[Stored data entries]
==============================

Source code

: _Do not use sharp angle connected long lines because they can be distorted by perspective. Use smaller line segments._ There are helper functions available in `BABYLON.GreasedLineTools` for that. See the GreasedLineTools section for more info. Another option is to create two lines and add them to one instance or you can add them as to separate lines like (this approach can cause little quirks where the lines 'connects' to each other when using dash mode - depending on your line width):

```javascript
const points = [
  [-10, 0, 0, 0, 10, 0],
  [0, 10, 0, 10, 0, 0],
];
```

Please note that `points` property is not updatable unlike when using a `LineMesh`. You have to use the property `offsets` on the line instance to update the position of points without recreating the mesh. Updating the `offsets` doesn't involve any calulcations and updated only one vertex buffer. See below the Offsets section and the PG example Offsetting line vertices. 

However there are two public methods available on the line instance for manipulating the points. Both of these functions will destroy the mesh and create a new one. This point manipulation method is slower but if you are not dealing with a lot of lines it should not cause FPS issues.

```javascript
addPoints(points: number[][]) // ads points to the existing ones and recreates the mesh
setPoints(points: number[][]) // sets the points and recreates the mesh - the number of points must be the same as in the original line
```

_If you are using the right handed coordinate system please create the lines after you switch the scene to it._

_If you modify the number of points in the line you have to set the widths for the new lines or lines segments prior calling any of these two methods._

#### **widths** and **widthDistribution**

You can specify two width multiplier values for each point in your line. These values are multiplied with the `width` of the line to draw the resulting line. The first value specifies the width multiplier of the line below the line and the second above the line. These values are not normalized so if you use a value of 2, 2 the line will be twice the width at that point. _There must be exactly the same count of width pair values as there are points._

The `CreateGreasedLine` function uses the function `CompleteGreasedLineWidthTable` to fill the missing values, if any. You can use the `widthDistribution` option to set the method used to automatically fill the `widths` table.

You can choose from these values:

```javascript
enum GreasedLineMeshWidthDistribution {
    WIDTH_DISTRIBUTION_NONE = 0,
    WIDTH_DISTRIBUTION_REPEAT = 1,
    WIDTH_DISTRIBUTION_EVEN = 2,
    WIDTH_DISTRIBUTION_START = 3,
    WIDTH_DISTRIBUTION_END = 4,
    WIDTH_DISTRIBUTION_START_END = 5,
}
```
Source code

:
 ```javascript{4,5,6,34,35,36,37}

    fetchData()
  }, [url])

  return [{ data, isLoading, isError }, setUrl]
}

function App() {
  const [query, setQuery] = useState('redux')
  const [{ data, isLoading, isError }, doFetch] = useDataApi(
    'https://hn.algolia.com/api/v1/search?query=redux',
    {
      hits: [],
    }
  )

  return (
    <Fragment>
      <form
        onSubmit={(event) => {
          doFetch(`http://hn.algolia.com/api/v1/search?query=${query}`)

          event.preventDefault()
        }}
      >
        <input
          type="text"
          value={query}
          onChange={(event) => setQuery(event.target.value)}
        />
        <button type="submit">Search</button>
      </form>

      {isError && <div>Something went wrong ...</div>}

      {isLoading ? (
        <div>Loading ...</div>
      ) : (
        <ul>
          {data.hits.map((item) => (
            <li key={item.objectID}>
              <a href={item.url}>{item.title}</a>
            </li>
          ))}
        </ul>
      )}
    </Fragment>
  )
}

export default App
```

==============================

** What the task asks **
In the records above, how many lines contain the word "algolia"? Give the number alone.

** Result **
2